Being Relevant: How Data Science and Spark Open the Next Frontier for Business Innovation
By Ram Himmatraopet, Founder & CEO, Smarter Data, Inc.
There used to be a time when you had a great product, you ruled the market. You had a great marketing team, you told a good story, you priced it right and people bought it. You beat the competition. Consumers neither had as many choices as we do today, nor as many great products. And Consumers were not as informed or empowered as they are today with mobile, social and cloud technologies.
In the current era of empowered Consumer, the only sure way you can achieve business differentiation is by being relevant. How do you deliver relevance? By constantly learning and adapting to the context, of course. But, how do you do it at scale? Through individualized insight or contextual insight with technologies like Big Data and machine learning.
At SmarterData, we work with Enterprise Customers that are focused turning data into insight with sophisticated analytics technologies like data mining, data science and machine learning. This allows organizations to be relevant in today’s complex, fast changing and fast paced economy.
‘Interactions with Data’ is a key driver of innovation in the future.
Over the last few years, Hadoop gained popularity for it’sHadoop Distributed File System. Hadoop has been the parallel data processing platform for batch processing of big data. While it’s a solid platform, it is considered difficult to program, raising the bar for wider enterprise adoption. Performance was another challenge as these jobs usually take a long time to run.
Thankfully, alternative architectures have emerged. One such alternative is Apache Spark, originally developed at the AMPLab at UC Berkeley, is seeing meteoric rise in support among the community bypassing HadoopMapReduce.
Enterprises are increasingly looking for a Big Data Platform that offers flexibility in development tools to match in-house skills, and support for both batch processing and real time processing. While broad based open source community support is a great indicator of where the technology headed in deciding where to make investments, Enterprises are also looking for better commercial support and integration options.

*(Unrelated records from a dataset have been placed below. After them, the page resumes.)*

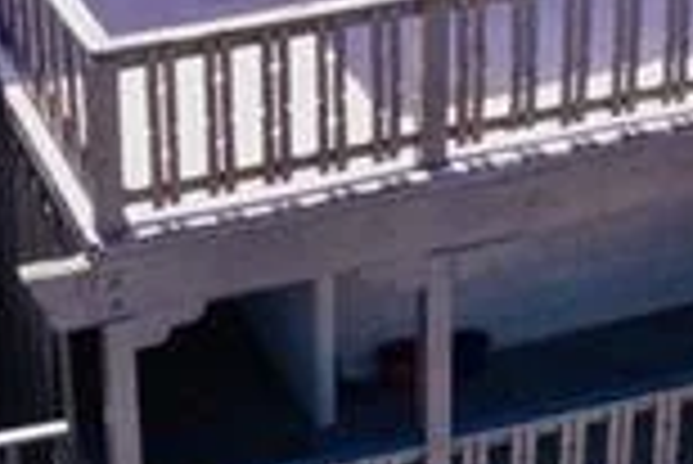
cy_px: -34
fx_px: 2794
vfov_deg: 9.4
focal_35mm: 145
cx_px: 432
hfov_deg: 14.1
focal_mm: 10.26
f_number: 4.5
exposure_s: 1/240
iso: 100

Spark makes it easier than ever to build Analytic applications with big data. It has native API support for wide range of programming languages that Data Scientists, Data Engineers and Application developer like to work in: Java, Scala, Python, R, etc. It also has SparkSQL to support existing SQL skills.
If you thought software changed the world, then wait till you see more and more of how Data driven insight and actions will help us solve newer problems and take us to newer heights.
Until recently, software applications mostly leveraged descriptive (characteristics, demographics, etc.) and behavioral (transactional, usage history, etc.) data sets. Now more and more businesses have amassed Interaction data (Call center transcripts, e-mail/chat, web site clickstreams, machine data, etc.) and Attitudinal data (reviews/opinions, surveys, etc.) While this new data is a gold mine of Customer insight, it’s mostly unstructured data and been unused for business insight for lack of effective natural language processing. With Spark M-Lib, you can embed natural language machine learning algorithms into your business applications to drive more personalized Customer interactions.
IBM is calling Spark – an Analytics Operating System. I believe it’s an apt description. Spark is an open source in-memory compute engine powering a stack of Analytic tools including Spark SQL, MLib for machine learning, GraphX, and Spark Streaming for real-time. And, Spark API is much more easier to use than MapReduce.
Companies like IBM, Novartis, AirBnB, Yahoo, Intel, Baidu, Groupon are already using Spark. I believe we will see sustained momentum for Spark going into 2016.
So when should you consider using Spark?
- Big Data jobs that require speed. e.g., 100X MapReduce.
- Machine Learning Algorithms.
- Data Mining
- Real time stream processing (live events, fraud detection, real time queries, etc.)
- Sensor data processing (Predictive maintenance, etc.)
- Working with data from a wide variety of sources
- Programming flexibility (Java, Python, SparkR, Scala, etc.)
At SmarterData, we have embraced Spark for it’s Speed, Programming flexibility, data source flexibility including Hadoop, and API flexibility for a variety of Analytics including machine learning. Open source Spark lowers the barrier and makes an excellent choice for Big Data Analytics.